La scelta vegetariana, soprattutto quella vegana, ha forti ragioni etiche, ossia deriva dal desiderio di contenere lo sfruttamento dell’ecosistema di cui anche l’uomo è parte.
Prende le mosse dalla consapevole necessità di risparmiare acqua, terre ed energia per consumare cibi a minor impatto ambientale e più sostenibili.
Anche gli amanti del cibo biologico credono fermamente nell’impossibilità di sostenere dal punto di vista ecologico modalità di agricoltura e di allevamento moderne.
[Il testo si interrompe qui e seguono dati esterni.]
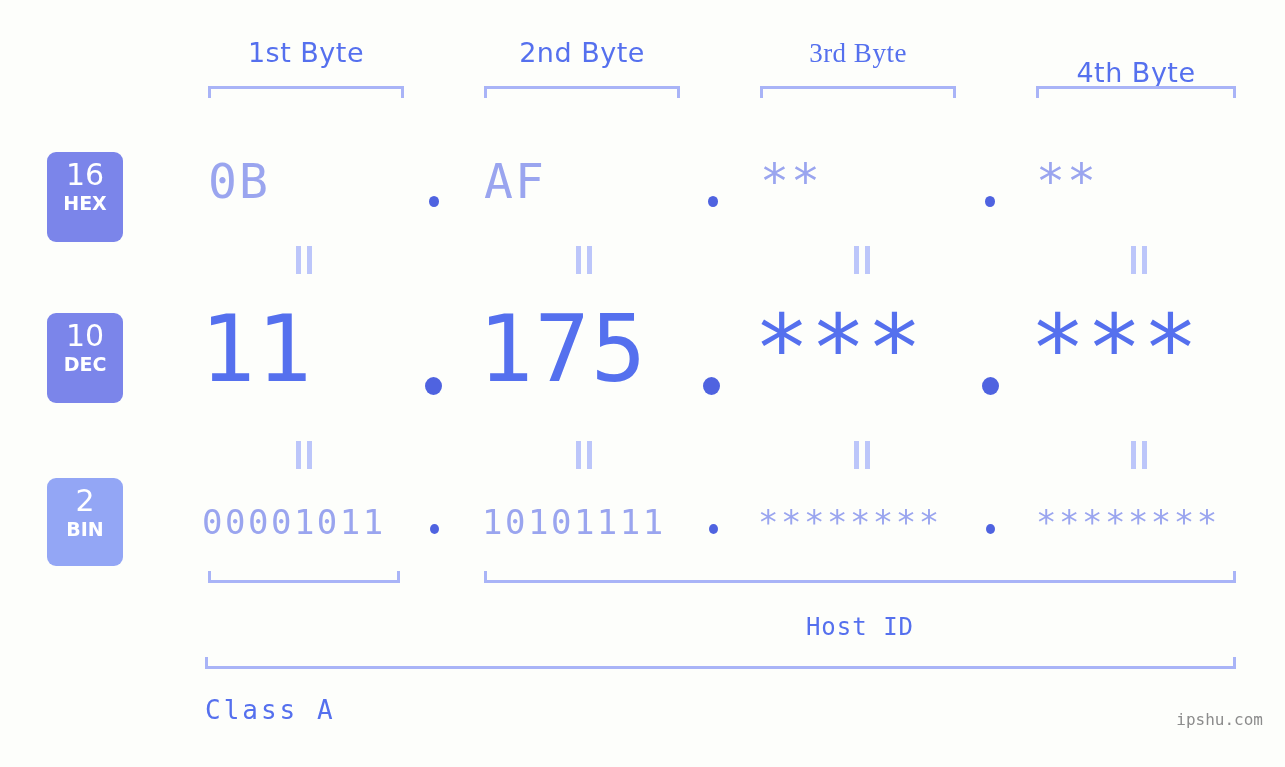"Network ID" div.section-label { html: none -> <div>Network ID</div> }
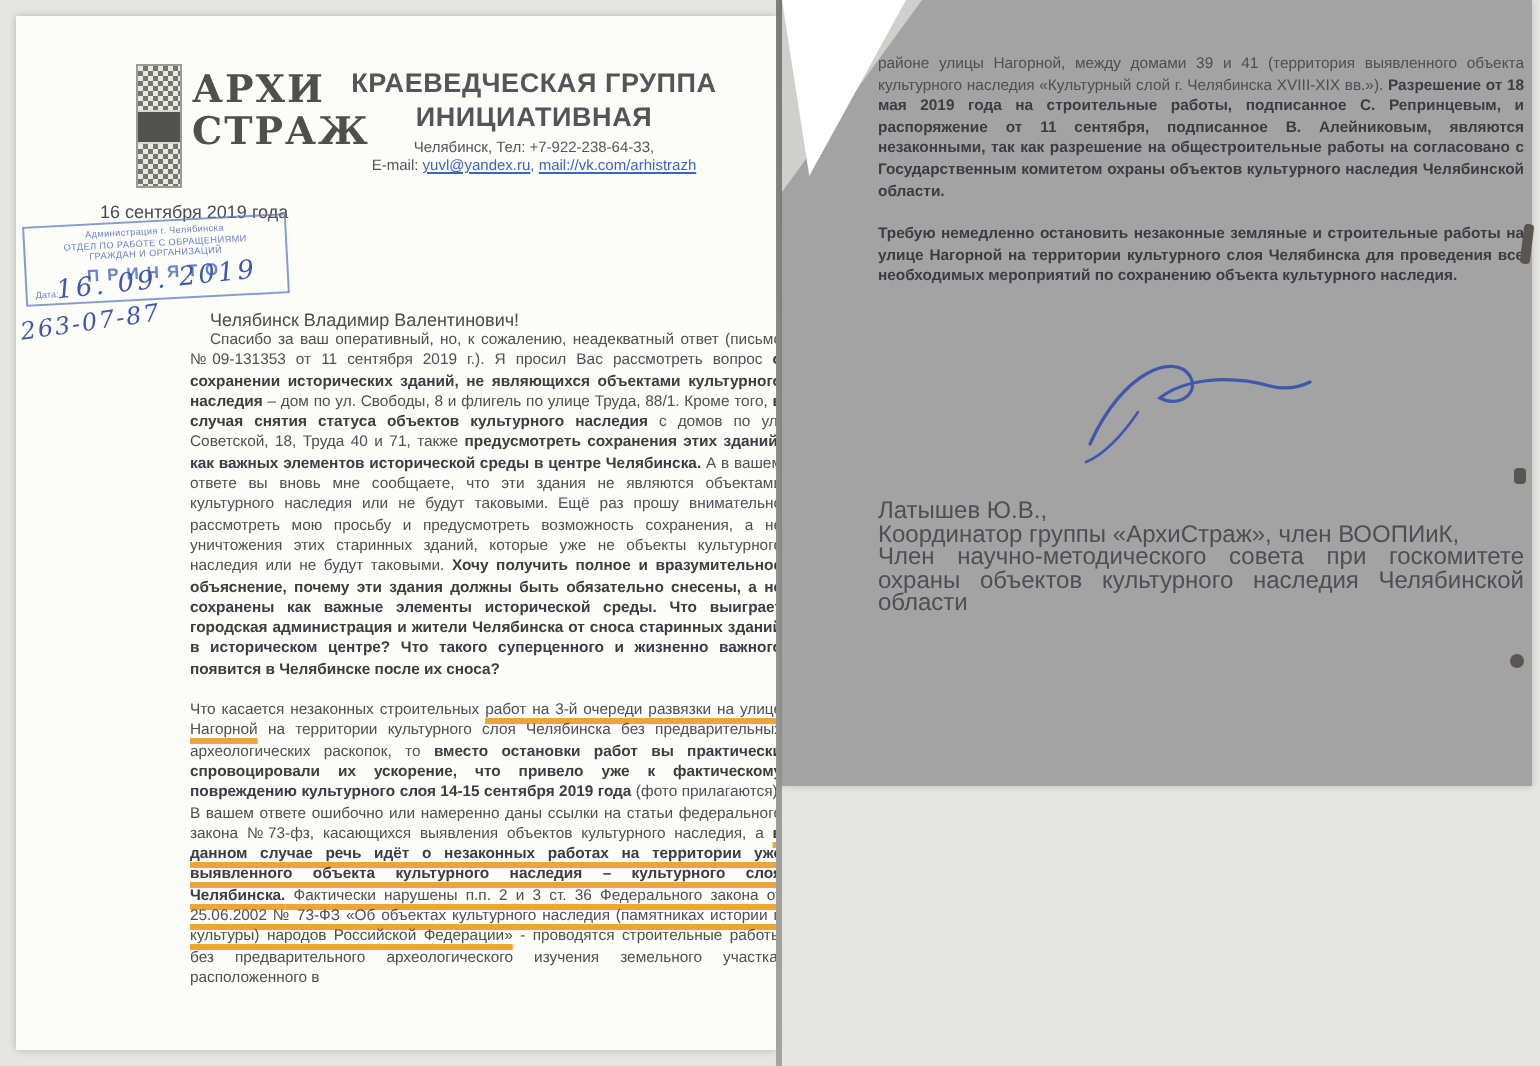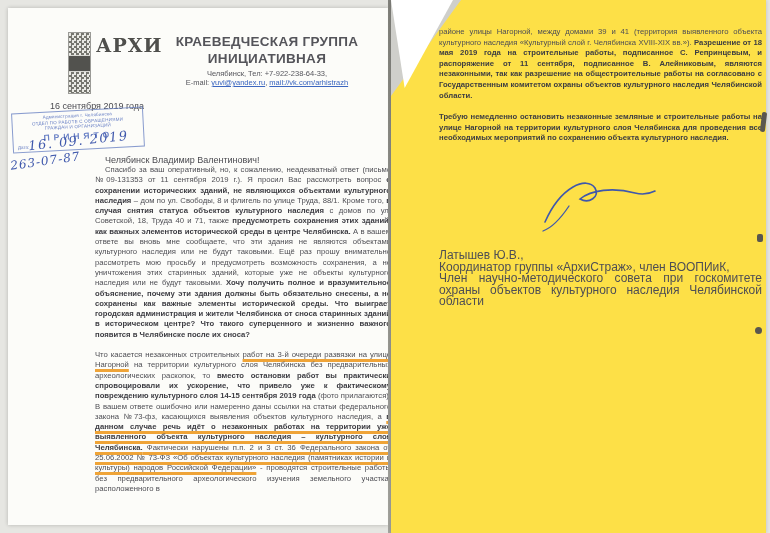"районе улицы Нагорной, между домами" #page-right { background: #fde047 -> #a3a3a3; height: 533px -> 393px }
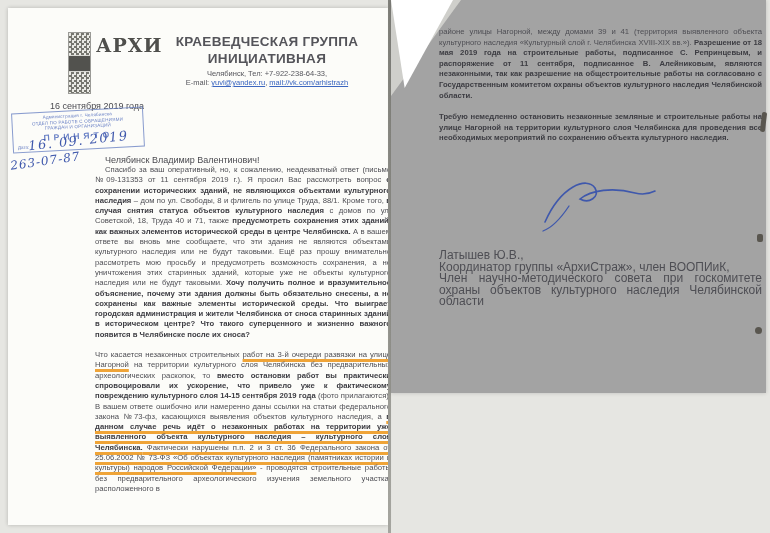"СТРАЖ" div { html: none -> <div>СТРАЖ</div> }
Al loro posto auspicano si affermi un’agricoltura fondata su concimi naturali, sull’abbandono di pesticidi e di antiparassitari sintetici, sulla tutela dell’ambiente circostante e sulle coltivazioni di un tempo – magari meno produttive, ma da secoli presenti nel territorio e in piena armonia con l’ecosistema –.
Il vegetariano per ragioni etiche e di sostenibilità, dando ascolto ai suoi principi di vita, tende quindi a cibarsi quando possibile di verdure e frutta biologica, anche se più costose e non così diffuse come i prodotti non biologici.
Lo stile di vita vegetariano ben si coniuga con ulteriori soluzioni responsabili di consumo, volte ad evitare lo sfruttamento dei produttori – altri esseri umani – spesso meno fortunati dei consumatori.
Si tratta di applicare un rapporto equo e solidale tra queste due parti in gioco, evitando lo sfruttamento ed assicurando ai produttori contratti di acquisto di lunga durata che consentano una programmazione delle entrate e quindi degli investimenti.
Il mercato equo e solidale è tale proprio perché fonda il prezzo non unicamente sulla legge della domanda e dell’offerta, ma su un giusto corrispettivo, che permetta condizioni di lavoro e di vita sostenibili.
Cibi provenienti da commercio equo e solidale consentono soprattutto che la ripartizione dei profitti tra le componenti della filiera valorizzi il lavoro dei produttori.
Sarebbe infatti paradossale per un vegetariano risparmiare sofferenze agli animali e tollerare lo sfruttamento – a volte selvaggio – di altri esseri umani.